Data for review: Begin

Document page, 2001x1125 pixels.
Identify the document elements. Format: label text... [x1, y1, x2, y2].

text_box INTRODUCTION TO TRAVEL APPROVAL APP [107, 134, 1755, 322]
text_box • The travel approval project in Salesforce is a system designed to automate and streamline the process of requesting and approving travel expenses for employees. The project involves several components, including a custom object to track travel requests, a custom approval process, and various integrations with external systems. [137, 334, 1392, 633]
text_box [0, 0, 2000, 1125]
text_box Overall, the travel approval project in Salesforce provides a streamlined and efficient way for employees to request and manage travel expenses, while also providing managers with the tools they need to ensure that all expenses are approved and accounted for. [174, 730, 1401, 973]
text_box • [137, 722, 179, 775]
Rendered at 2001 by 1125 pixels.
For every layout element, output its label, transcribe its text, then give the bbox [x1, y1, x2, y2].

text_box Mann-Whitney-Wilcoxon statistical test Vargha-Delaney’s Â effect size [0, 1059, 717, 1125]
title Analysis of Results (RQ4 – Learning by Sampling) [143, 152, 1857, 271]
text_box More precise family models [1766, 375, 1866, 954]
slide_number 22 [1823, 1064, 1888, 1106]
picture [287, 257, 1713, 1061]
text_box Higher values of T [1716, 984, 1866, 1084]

Data for review: End
Data for review: Begin

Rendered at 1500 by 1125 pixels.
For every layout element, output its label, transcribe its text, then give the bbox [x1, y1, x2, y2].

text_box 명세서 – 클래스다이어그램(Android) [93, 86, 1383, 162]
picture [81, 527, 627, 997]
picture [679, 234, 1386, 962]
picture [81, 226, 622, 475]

Data for review: End
Data for review: Begin

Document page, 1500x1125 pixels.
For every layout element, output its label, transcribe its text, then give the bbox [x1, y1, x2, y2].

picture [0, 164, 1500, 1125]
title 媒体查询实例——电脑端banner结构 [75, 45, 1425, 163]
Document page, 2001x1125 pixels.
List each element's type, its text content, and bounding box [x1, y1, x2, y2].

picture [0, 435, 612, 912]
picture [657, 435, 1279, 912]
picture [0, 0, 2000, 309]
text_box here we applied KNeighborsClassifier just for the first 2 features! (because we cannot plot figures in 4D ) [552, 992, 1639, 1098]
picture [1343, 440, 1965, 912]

Data for review: End

| Work instruction |
Among the entries above, how many lines include the word "pixels"? Give the number with no comment.

| Answer to this problem |
5